- INSTRUCTION -
Copy each line below that contains "APERTURE".

SUPPLIED MATERIAL Start Marker

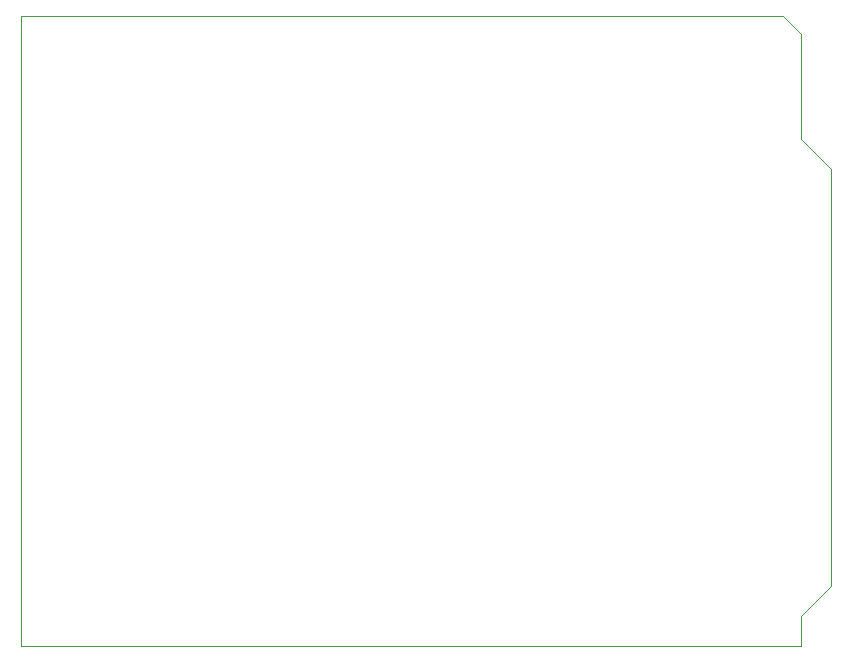
<source format=gbr>
%TF.GenerationSoftware,KiCad,Pcbnew,(5.1.8)-1*%
%TF.CreationDate,2021-12-17T21:48:39+01:00*%
%TF.ProjectId,ArduinoAudioShield,41726475-696e-46f4-9175-64696f536869,rev?*%
%TF.SameCoordinates,Original*%
%TF.FileFunction,Profile,NP*%
%FSLAX46Y46*%
G04 Gerber Fmt 4.6, Leading zero omitted, Abs format (unit mm)*
G04 Created by KiCad (PCBNEW (5.1.8)-1) date 2021-12-17 21:48:39*
%MOMM*%
%LPD*%
G01*
G04 APERTURE LIST*
%TA.AperFunction,Profile*%
%ADD10C,0.050000*%
%TD*%
G04 APERTURE END LIST*
D10*
X182880000Y-99060000D02*
X180340000Y-101600000D01*
X180340000Y-61214000D02*
X182880000Y-63754000D01*
X178816000Y-50800000D02*
X180340000Y-52324000D01*
X180340000Y-52324000D02*
X180340000Y-61214000D01*
X182880000Y-99060000D02*
X182880000Y-63754000D01*
X180340000Y-104140000D02*
X180340000Y-101600000D01*
X114300000Y-104140000D02*
X180340000Y-104140000D01*
X114300000Y-50800000D02*
X178816000Y-50800000D01*
X114300000Y-104140000D02*
X114300000Y-50800000D01*
M02*

</source>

SUPPLIED MATERIAL End Marker

- RESPONSE -
G04 APERTURE LIST*
G04 APERTURE END LIST*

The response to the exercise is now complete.